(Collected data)
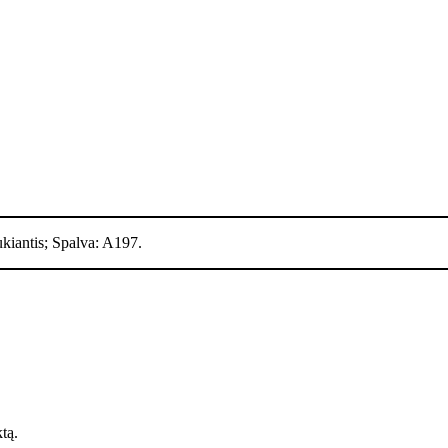
kiantis; Spalva: A197.
ktą.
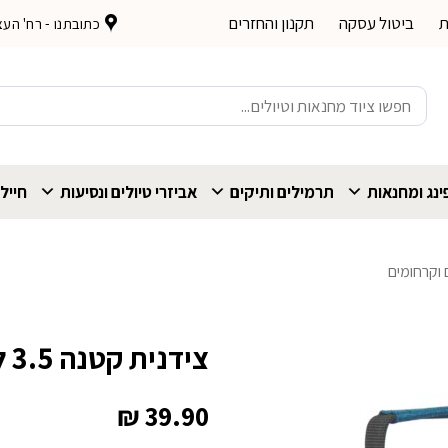
ת
ביטול עסקה
תקנון והחזרים
כתובתנו - רח' העצמאות 
חיפוש
עבור:
נג ומחנאות
תרמילים ותיקים
אביזרי טיולים ונסיעות
חייל
ם וקרחומים
צידנית קטנה 3.5 ליטר Outdoor
₪
39.90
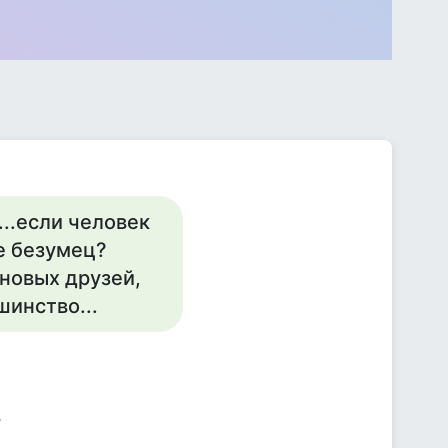
...если человек
е безумец?
 новых друзей,
шинство...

EXERCISE OBJECTIVE
Copy out the text lines from all the entries above word for word. Leave out the pictures.

RESULT OF THIS TASK
kiantis; Spalva: A197.
ktą.
ת
ביטול עסקה
תקנון והחזרים
כתובתנו - רח' העצמאות 
חיפוש
עבור:
נג ומחנאות
תרמילים ותיקים
אביזרי טיולים ונסיעות
חייל
ם וקרחומים
צידנית קטנה 3.5 ליטר Outdoor
₪
39.90
...если человек
е безумец?
 новых друзей,
шинство...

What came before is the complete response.